=== Records for this exercise ===

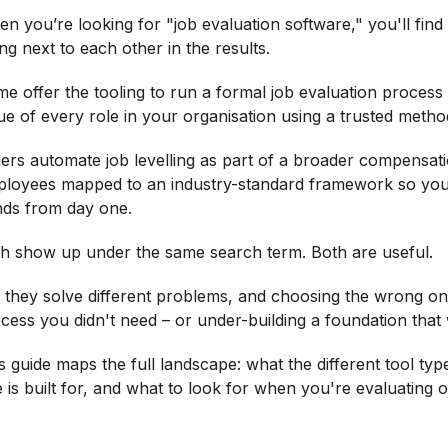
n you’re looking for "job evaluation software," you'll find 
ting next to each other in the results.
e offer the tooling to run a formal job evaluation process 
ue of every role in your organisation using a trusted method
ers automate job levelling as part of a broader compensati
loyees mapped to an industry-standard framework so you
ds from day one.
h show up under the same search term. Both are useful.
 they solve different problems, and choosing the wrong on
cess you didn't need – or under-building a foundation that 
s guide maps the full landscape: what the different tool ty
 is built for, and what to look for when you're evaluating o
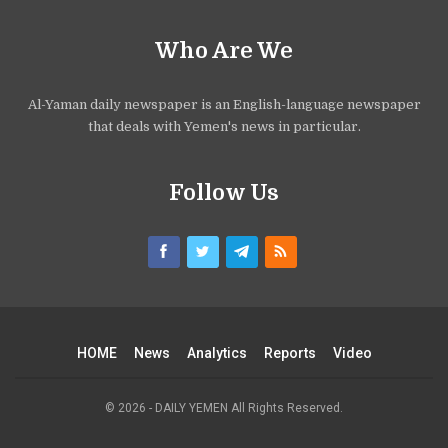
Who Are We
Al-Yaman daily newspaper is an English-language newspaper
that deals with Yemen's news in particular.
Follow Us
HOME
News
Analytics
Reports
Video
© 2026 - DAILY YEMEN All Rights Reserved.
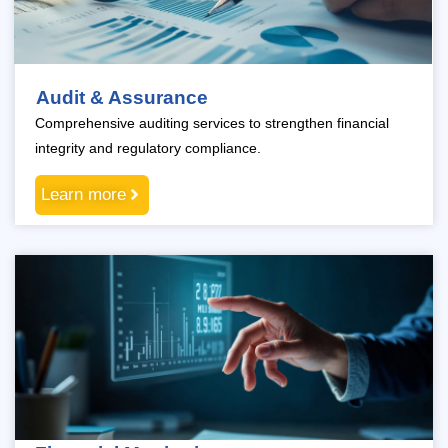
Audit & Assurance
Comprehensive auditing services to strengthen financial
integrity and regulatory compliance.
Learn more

===
=== Records for this exercise ===

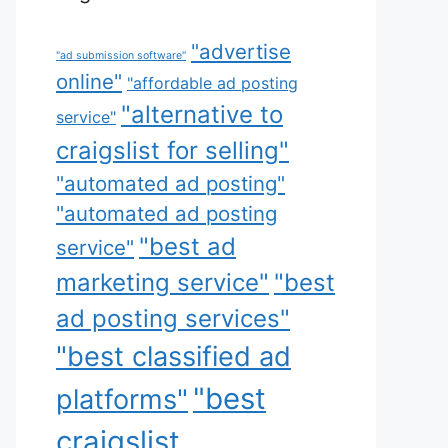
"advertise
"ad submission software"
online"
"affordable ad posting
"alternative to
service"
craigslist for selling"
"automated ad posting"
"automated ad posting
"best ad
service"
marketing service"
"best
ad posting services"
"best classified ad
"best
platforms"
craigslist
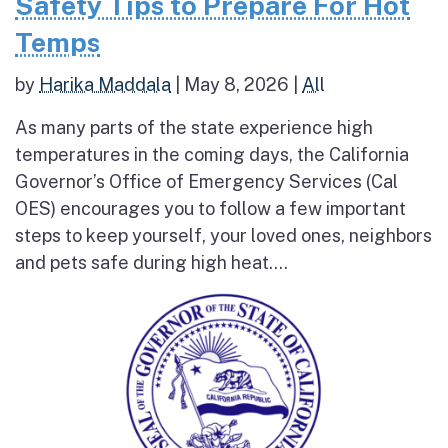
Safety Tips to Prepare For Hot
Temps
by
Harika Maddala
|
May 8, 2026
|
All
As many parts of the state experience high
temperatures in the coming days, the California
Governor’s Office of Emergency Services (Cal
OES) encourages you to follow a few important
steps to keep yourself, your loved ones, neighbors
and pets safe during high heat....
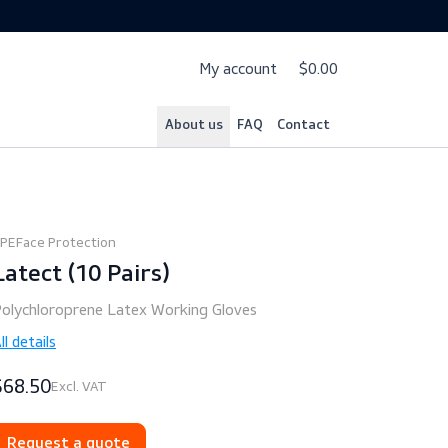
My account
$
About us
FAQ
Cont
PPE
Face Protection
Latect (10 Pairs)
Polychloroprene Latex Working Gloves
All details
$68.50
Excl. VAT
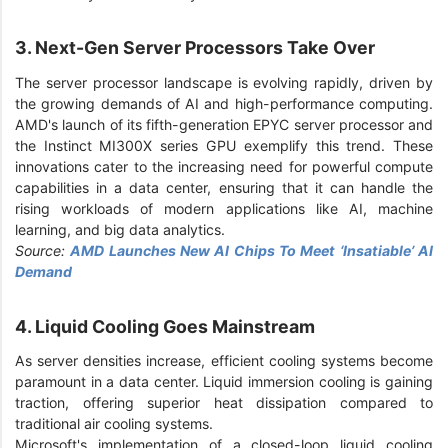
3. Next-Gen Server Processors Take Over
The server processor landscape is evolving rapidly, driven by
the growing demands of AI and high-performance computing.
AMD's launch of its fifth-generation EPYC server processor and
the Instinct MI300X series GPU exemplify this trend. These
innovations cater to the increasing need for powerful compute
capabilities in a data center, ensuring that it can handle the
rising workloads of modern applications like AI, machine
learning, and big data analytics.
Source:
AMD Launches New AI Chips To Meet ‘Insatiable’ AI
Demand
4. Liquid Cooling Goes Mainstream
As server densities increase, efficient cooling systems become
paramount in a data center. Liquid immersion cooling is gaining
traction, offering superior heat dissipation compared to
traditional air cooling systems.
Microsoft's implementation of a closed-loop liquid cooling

===

» Task to complete
Start at the line containing "n you’re looking" and stop after the line containing "All Rights Reserved.". Write those lines out again with "newspaper" changed to "publication", leaving everything else as is and omitting the pictures.

» Answer box
n you’re looking for "job evaluation software," you'll find 
ting next to each other in the results.
e offer the tooling to run a formal job evaluation process 
ue of every role in your organisation using a trusted method
ers automate job levelling as part of a broader compensati
loyees mapped to an industry-standard framework so you
ds from day one.
h show up under the same search term. Both are useful.
 they solve different problems, and choosing the wrong on
cess you didn't need – or under-building a foundation that 
s guide maps the full landscape: what the different tool ty
 is built for, and what to look for when you're evaluating o
Who Are We
Al-Yaman daily publication is an English-language publication
that deals with Yemen's news in particular.
Follow Us
HOME
News
Analytics
Reports
Video
© 2026 - DAILY YEMEN All Rights Reserved.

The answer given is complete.